Горький смех, бывший ответом на эти слова, сразу стих, как бы перерезанный пополам неожиданным появлением Филиппа.
— Ну что? — одновременно спросили обе женщины. — Кто это?
— Мой однокашник, я о нем, признаться, совсем забыл.
— А чего он хотел? — поинтересовалась Элиана.
— Ничего.
— Удивительно, — вставила Анриетта, — прийти с визитом после стольких лет…
— Да нет, нет, Фернан вовсе не плохой малый. Человек он, правда, холодный, во всяком случае, внешне холодный, но у него есть сердце. Вспоминал, как мы раньше с ним дружили. Кстати, он наговорил массу комплиментов в твой адрес, Анриетта.
— Очень мило с его стороны.
— Конечно, мило. Его отец связан с металлургической промышленностью, Фернан даже хотел меня заинтересовать одним очень перспективным делом, которое как раз сейчас затевает господин Дидерик-старший.
— Вот оно что, наконец-то, — бросила Анриетта.
— Что ты имеешь в виду?
— То, что он приходил стрельнуть у тебя сто тысяч.
— Ничего он не собирался стрельнуть, как ты выражаешься. Просто сделал весьма туманный и деликатный намек на совместное капиталовложение, вот и все.
— А почему бы и нет? — вмешалась Элиана. — Что тут худого — поговорить о таких вещах? А вдруг это действительно очень перспективное дело, и глупо было бы им пренебречь.
— Ладно, приперли меня к стенке, — весело рассмеялась Анриетта. — А как по-твоему, он умный или нет? — добавила она с вероломным простодушием.
— Во всяком случае… человек серьезный.
— Сразу видно. Первый ученик в школе.
— Глубочайшее заблуждение. Напротив, самый плохой ученик и, между нами, как был, так и остался бездельником.
— Он наверняка печатается в тонких журналах.

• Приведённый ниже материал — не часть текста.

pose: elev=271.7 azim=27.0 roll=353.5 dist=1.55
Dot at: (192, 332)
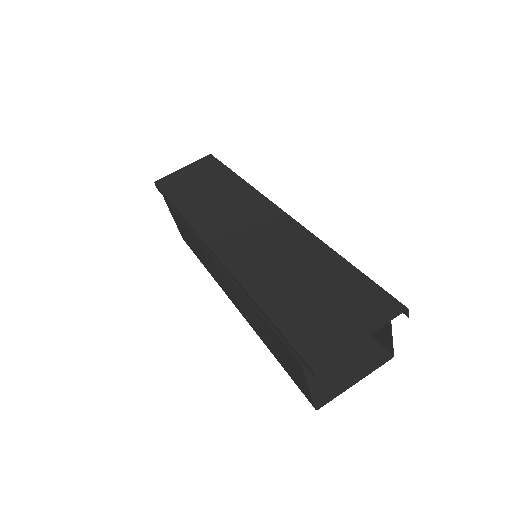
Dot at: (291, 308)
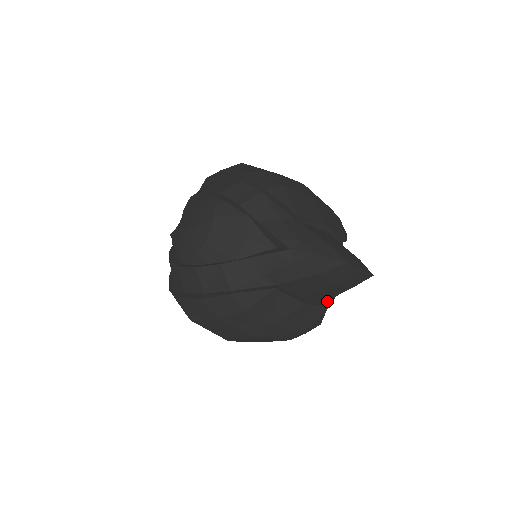
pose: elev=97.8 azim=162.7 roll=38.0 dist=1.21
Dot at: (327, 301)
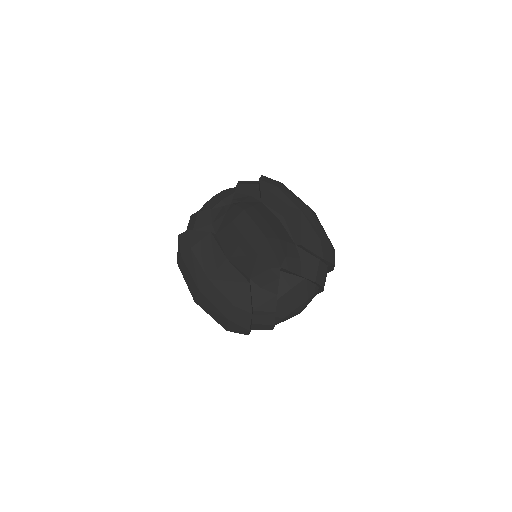
Dot at: (258, 284)
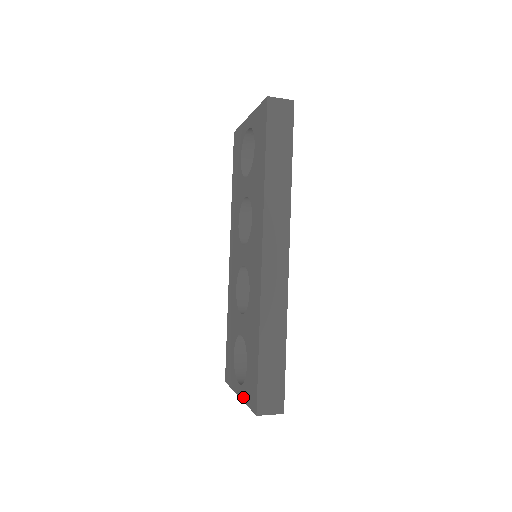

— Почему ты так на него ополчилась? — тоже рассмеялся Филипп. — Чем он тебе не угодил? Нет, в журналах он не печатается ни в толстых, ни в тонких. Сам говорит, что у него нет никаких способностей.
— Чем же он тогда занимается?
— Он на дипломатической службе.
— Как это я сразу не догадалась! — воскликнула Анриетта. — Он же полирует себе ногти о посольские бювары.

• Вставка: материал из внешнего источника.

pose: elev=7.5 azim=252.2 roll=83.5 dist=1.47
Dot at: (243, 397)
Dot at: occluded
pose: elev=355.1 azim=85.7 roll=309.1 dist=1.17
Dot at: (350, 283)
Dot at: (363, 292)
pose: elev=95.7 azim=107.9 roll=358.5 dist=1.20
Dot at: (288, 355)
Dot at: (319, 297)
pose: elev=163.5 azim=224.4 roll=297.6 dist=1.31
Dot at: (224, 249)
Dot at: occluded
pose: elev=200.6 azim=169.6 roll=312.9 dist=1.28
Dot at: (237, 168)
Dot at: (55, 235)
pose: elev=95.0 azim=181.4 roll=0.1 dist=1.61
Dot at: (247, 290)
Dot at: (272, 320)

И некоторое время разговор вертелся вокруг этой темы.
***
Поговорив немного с дамами, Филипп направился к себе в кабинет, он собрался написать кое-какие письма. Но когда он проходил через голубую гостиную, что-то привлекло его взгляд к зеркалу, полускрытому огромным букетом сирени. День клонился к закату, и он с трудом различил свое лицо, только на темно-синей радужке ярко и четко блестел черный зрачок.